Angelika Krüger*, alleinerziehende Mutter zweier Kinder, die regelmäßig das Angebot des Beratungsund BildungsCentrums der Diakonie nutzt, ist davon überzeugt, dass die Beratungsstellen den schwächsten Gliedern in der Kette helfen würden, dass sie nicht zusammenbrechen. Auch der 51-jährige Rudolf, der bereits seit vielen Jahren die Hilfe des niederschwelligen Drogenhilfezentrums Indro e.V. in Anspruch nimmt, sagt: „Ich bin auf die Unterstützung der Einrichtung angewiesen. Wenn ich erneut in ein Tief geraten würde und Indro mir nicht mehr helfen könnte, dann wär‘ das mein Untergang.“

Nico Schmidt* ist erst 17 Jahre alt. Aufgewachsen ist er in einem prekären, von Armut und Gewalt geprägten Umfeld. Er ist sich sicher, dass er ohne die Unterstützung des Jugendausbildungszentrums (JAZ) der Caritas auf der Straße landen würde und keine Perspektive hätte.

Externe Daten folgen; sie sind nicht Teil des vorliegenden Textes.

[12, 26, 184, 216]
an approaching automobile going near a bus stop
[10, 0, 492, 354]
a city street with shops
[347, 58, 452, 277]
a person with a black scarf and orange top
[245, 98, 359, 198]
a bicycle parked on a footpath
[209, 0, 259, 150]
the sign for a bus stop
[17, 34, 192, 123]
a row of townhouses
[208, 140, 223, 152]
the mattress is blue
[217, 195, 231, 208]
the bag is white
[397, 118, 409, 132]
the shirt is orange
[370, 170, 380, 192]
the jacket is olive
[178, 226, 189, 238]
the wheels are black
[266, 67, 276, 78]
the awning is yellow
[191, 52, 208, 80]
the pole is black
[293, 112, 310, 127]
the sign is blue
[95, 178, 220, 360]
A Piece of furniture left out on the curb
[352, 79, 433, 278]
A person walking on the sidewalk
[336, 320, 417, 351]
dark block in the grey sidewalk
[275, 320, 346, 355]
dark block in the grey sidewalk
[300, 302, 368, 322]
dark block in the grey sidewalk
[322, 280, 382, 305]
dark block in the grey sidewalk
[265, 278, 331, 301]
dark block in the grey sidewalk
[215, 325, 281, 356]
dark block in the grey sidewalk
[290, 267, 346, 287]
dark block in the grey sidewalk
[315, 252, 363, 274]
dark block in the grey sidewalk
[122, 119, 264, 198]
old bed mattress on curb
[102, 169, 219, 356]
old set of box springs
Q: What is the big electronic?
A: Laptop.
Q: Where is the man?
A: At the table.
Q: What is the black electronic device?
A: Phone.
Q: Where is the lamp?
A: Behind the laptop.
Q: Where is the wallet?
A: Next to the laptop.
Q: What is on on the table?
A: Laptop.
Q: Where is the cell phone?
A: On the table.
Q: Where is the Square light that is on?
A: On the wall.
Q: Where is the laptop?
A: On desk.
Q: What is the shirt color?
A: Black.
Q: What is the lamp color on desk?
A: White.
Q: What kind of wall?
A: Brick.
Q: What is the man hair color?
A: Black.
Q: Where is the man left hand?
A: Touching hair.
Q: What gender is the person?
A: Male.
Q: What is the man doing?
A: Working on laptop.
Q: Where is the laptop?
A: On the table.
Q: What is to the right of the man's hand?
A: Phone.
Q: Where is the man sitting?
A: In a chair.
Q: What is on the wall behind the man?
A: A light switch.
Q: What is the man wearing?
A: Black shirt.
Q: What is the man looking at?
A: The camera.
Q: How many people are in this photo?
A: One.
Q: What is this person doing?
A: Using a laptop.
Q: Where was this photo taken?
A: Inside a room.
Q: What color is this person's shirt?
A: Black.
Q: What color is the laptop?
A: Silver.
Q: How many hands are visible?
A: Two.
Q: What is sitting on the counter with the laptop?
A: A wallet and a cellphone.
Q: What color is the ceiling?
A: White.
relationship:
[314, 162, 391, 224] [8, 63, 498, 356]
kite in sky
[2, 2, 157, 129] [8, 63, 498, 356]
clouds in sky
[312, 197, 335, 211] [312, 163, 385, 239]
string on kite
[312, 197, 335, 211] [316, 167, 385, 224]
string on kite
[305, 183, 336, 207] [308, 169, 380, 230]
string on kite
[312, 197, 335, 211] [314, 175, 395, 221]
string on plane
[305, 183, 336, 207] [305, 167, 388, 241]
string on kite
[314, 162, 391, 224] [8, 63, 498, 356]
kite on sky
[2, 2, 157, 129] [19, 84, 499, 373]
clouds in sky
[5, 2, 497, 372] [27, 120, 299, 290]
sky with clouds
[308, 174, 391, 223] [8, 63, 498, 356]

„Die Politik muss endlich die Menschen stärker in den Blick nehmen. Eine sterbende soziale Infrastruktur wirkt tief in die Gesellschaft hinein mit schwerwiegenden Folgen für die Leidtragenden und hohen sozialen Folgekosten“, so der Sprecher der AG-Wohlfahrt, Markus Wallmeier von der Arbeiterwohlfahrt. „Als AG Wohlfahrt fordern wir eine angemessene Anerkennung und Unterstützung sozialer Einrichtungen und Angebote, die Worten Taten folgen lässt. Wir erwarten die Sicherung einer nachhaltig stabilen sozialen Infrastruktur mit einem klaren Bekenntnis zur Trägervielfalt genauso wie die Wertschätzung der haupt- und ehrenamtlichen Mitarbeitenden, die Außerordentliches leisten, um die schwierige finanzielle Lage auszugleichen, deren Kräfte aber erschöpft sind.“

Die Politik müsse endlich erkennen, dass die soziale Infrastruktur systemrelevant sei. Das müsse sich auch in ihrer Prioritätensetzung widerspiegeln. Es könne nicht in ihrem Interesse sein, dem Sterben der sozialen Infrastruktur tatenlos zuzusehen. „Der Preis dafür ist zu hoch! Es steht zu viel auf dem Spiel“, warnte die AG Wohlfahrt die Politik auch mit Blick auf die Kollateralschäden. „Es ist fünf vor zwölf: Ihr müsst jetzt endlich handeln!“

Auch vor dem Düsseldorfer Landtag und in anderen Städten Nordrhein-Westfalens gingen erst kürzlich Tausende Menschen auf die Straße, um auf die desaströse Lage aufmerksam zu machen.